Hybrid Search

             ┌─{search.py,search.ts}─────────────────────────────────────────────────┐
             │                    ┌─turbopuffer queries────┐                         │
             │                    │  ┌───────────────────┐ │                         │
             │                    ├─▶│  Vector Query 1   │─┤                         │
             │ ┌ ─ ─ ─ ─ ─ ─ ─ ─  │  └───────────────────┘ │  ┌──────┐               │
┌──────────┐ │  Query Rewriting │ │  ┌───────────────────┐ │  │ Rank │   ┌ ─ ─ ─ ─ ┐ │
│User Query│─┼▶│(Language Model) ─┼─▶│  Vector Query 2   │─┼─▶│ Fuse │──▶  Re-Rank   │
└──────────┘ │  ─ ─ ─ ─ ─ ─ ─ ─ ┘ │  └───────────────────┘ │  └──────┘   └ ─ ─ ─ ─ ┘ │
             │                    │  ┌───────────────────┐ │                         │
             │                    ├─▶│   Text Query 1    │─┤                         │
             │                    │  └───────────────────┘ │                         │
             │                    └────────────────────────┘                         │
             └───────────────────────────────────────────────────────────────────────┘

┌─{search.py,search.ts}────────┐
│ ┌──────────┐                 │
│ │   User   │                 │
│ │  Query   │                 │
│ └─────┬────┘                 │
│       ▼                      │
│ ┌─turbopuffer queries──┐     │
│ │ ┌────────────────┐   │     │
│ ├▶│ Vector Query 1 │───┤     │
│ │ └────────────────┘   │     │
│ │ ┌────────────────┐   │     │
│ ├▶│ Vector Query 2 │───┤     │
│ │ └────────────────┘   │     │
│ │ ┌────────────────┐   │     │
│ ├▶│  Text Query 1  │───┤     │
│ │ └────────────────┘   │     │
│ └──────────┬───────────┘     │
│            ▼                 │
│    ┌────────────┐            │
│    │ Rank Fuse  │            │
│    └─────┬──────┘            │
│          ▼                   │
│    ┌────────────┐            │
│    │  Re-Rank   │            │
│    └────────────┘            │
└──────────────────────────────┘

To improve search quality, multiple strategies can be used together. This is commonly referred to as hybrid search.

turbopuffer supports vector search and BM25 full-text search. Combining them produces semantically relevant search results (vectors), as well as results matching specific words or strings (i.e. product SKUs, email addresses, weighing exact keywords highly).

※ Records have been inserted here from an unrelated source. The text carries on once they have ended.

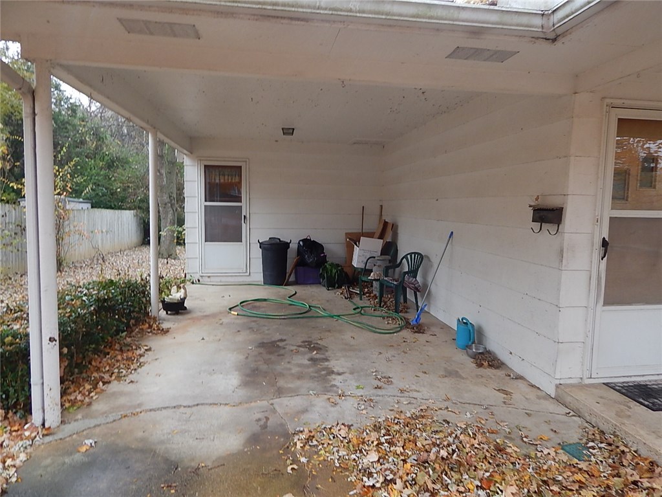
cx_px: 331
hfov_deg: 73.9
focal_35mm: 23
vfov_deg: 58.9
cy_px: 248
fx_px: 440
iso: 125
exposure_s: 1/60
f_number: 3
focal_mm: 4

Keep search logic in {search.py, search.ts}. Use turbopuffer for initial retrieval to narrow millions of results to dozens for rank fusion and re-ranking.

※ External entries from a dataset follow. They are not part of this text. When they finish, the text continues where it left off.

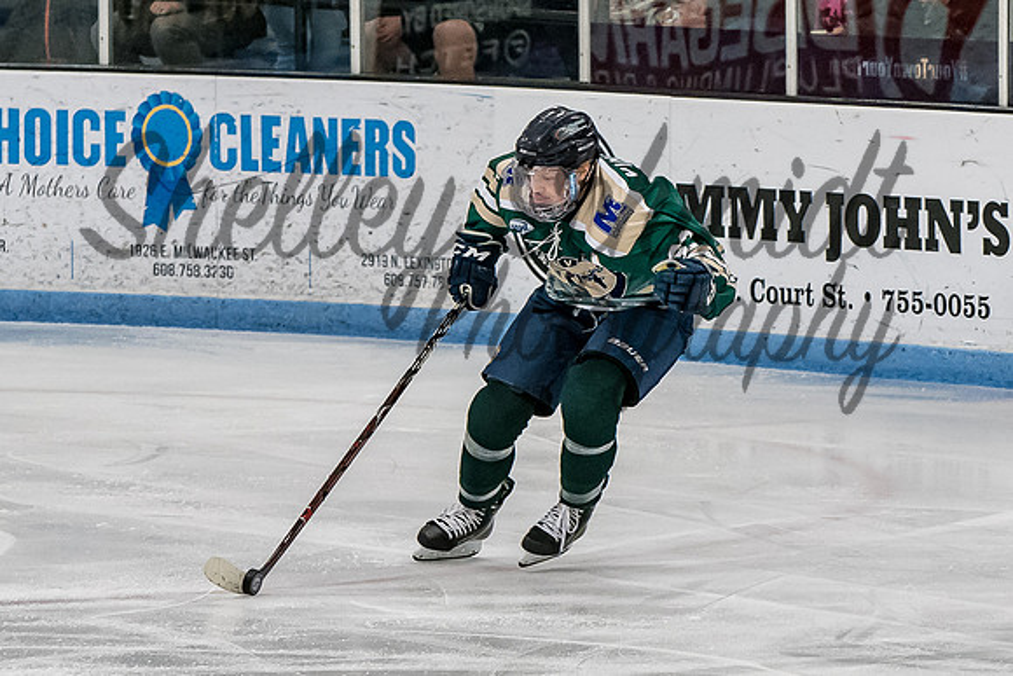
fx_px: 11017
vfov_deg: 3.5
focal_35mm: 391
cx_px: 663
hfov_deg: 5.3
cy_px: 327
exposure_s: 1/800
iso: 2500
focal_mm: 135
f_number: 4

To improve search results further, we suggest:

Using a re-ranker (such as Cohere, MixedBread, or Voyage)
Building a test suite of queries and ideal results, and evaluate NDCG (blog post)
Building a query rewriting layer (LlamaIndex resource)
Trying various chunking strategies (LangChain resource)
Trying contextual retrieval, or otherwise rewriting the chunks to be embedded
Adding additional multi-modal data to query, e.g. embeddings of the images (Cohere image model, Voyage image model)